Я дал Авроре десять минут, чтобы вытащить Алекса из-под топора гильотины. Возможно, и меня вычислят, но это произойдёт не так скоро.
— 8.16. Неповиновение
Я прибываю на базу. Да, тут и впрямь забастовка — сидячая. Но не грозит ли она перерасти в вооружённый мятеж?
— В чём дело, бойцы?
Тяжёлое молчание, угрюмые лица. Враждебность зашкаливает, бочка пороха вот-вот рванёт.
— В чём дело? Что за неповиновение? — повторяю вопрос.
Блондин с дерзкими зелёными глазами, сделав шаг вперёд, спрашивает с вызовом:
— Где наш командир?
— Я ваш командир, — отвечаю я. — Вы разве не в курсе?
— Нашим командиром всегда был Алекс, а не вы, — дерзит он. — Куда вы его дели?
— Ваше имя, боец? — требую я.
— Дьюк Новак, — бесстрашно отвечает он.
— Так вот, боец Новак, Александр Дилайла оказался предателем, — говорю я. — В срыве диверсионной операции в пунктах питания Ордена виновен он. Он предупредил Орден, и они смогли предотвратить диверсию.
— Значит, у него были причины так поступить, — говорит Новак.
— Вы его оправдываете?! — Приходится повысить голос. Играть, но не переигрывать.
— Мы его понимаем, — подаёт голос другой "волк", скуластый, с тёмным ёжиком волос и угрюмыми чёрными бровями, похожий на мексиканца. — Вся эта затея с войной — дерьмо собачье. Та история в клубе — подстава.
— Вы что, верите Великому Магистру Ордена больше, чем президенту "Авроры"?
— Мы верим Авроре, — отвечает угрюмобровый. — А у президента крыша поехала.

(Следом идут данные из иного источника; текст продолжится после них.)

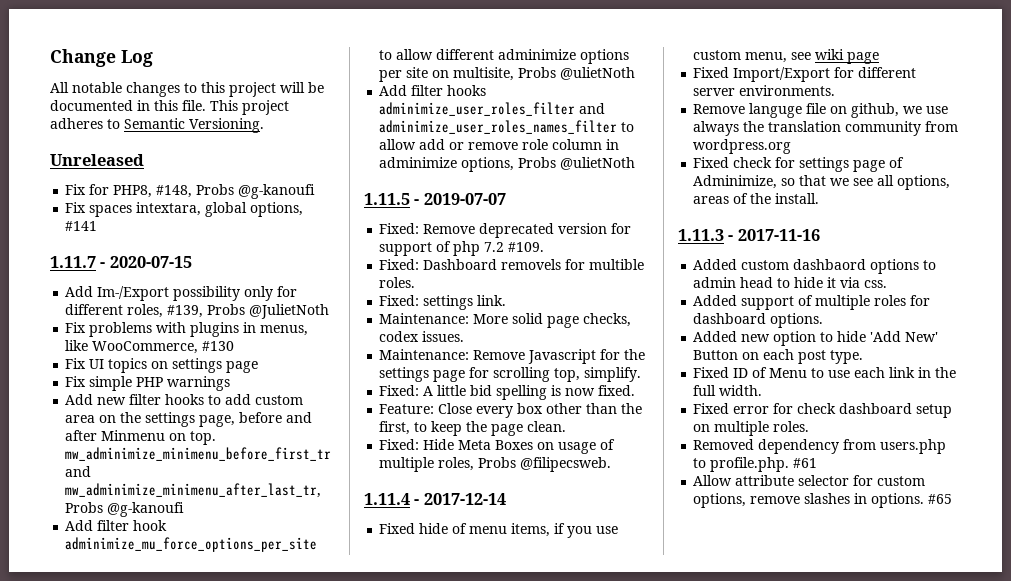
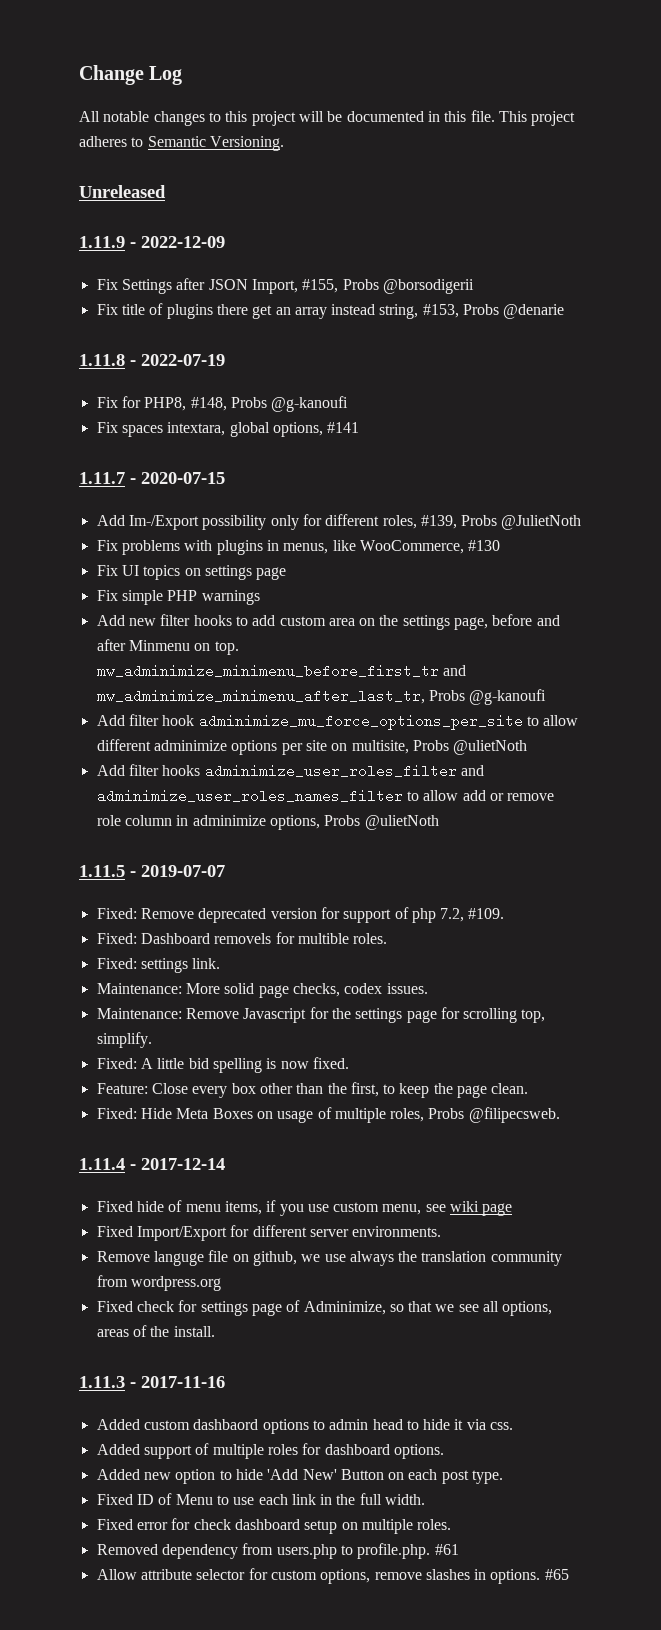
(144, 160) none -> [79,236,225,248] [96,278,474,294] [96,303,565,319] [79,354,225,366] // 1.11.9 - 2022-12-09 // Fix Settings after JSON Import, #155, Probs @borsodigerii // Fix title of plugins there get an array instead string, #153, Probs @denarie // 1.11.8 - 2022-07-19
[484,242,505,252] 7.2 -> [440,908,465,922] 7.2,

— Вы знаете, что вам светит за оскорбление президента? — цежу я сквозь зубы.
— А не пошёл бы ты? — И с усмешкой угрюмобровый добавляет: — Если что — меня зовут Хименес.
— Как ты разговариваешь со мной, "волчонок"? — Храбрые парни, жаль, не удастся их подчинить.
— А что ты нам сделаешь? Прикажешь нас всех перестрелять? Давай, только тебе это дорого будет стоить. Половину своих серых уложишь. А тебе мы никогда не будем подчиняться. Или верни Алекса, или мы пополним собой ряды Ордена, потому что "Аврора" превратилась в хрен знает что! Не в такую "Аврору" мы вступали!
Надо тянуть время. Атмосфера слишком взрывоопасная, любое резкое движение — и бабах. Может, что-нибудь и удастся придумать, а пока...
— Хорошо, мы подумаем, как быть. Пока я бы попросил вас не делать резких движений.
— Алекс будет возвращён? — спросил угрюмый Хименес.
— Я сказал, подумаем!! — рявкнул я.
Поганая ситуация. Так, в кабинет, подумать. Говорил же я Юлии, что не следует с ним так жёстко, потому что тогда мы потеряем "волков". Нет же, завизжала с пеной у рта: казнить, нельзя помиловать. И правда, совсем крышу снесло у бабы. Климакс, недотрах, или просто шиза? "Авроре" конец с таким президентом.
Телефон... Ну, кто там ещё? О, президент, легка на помине.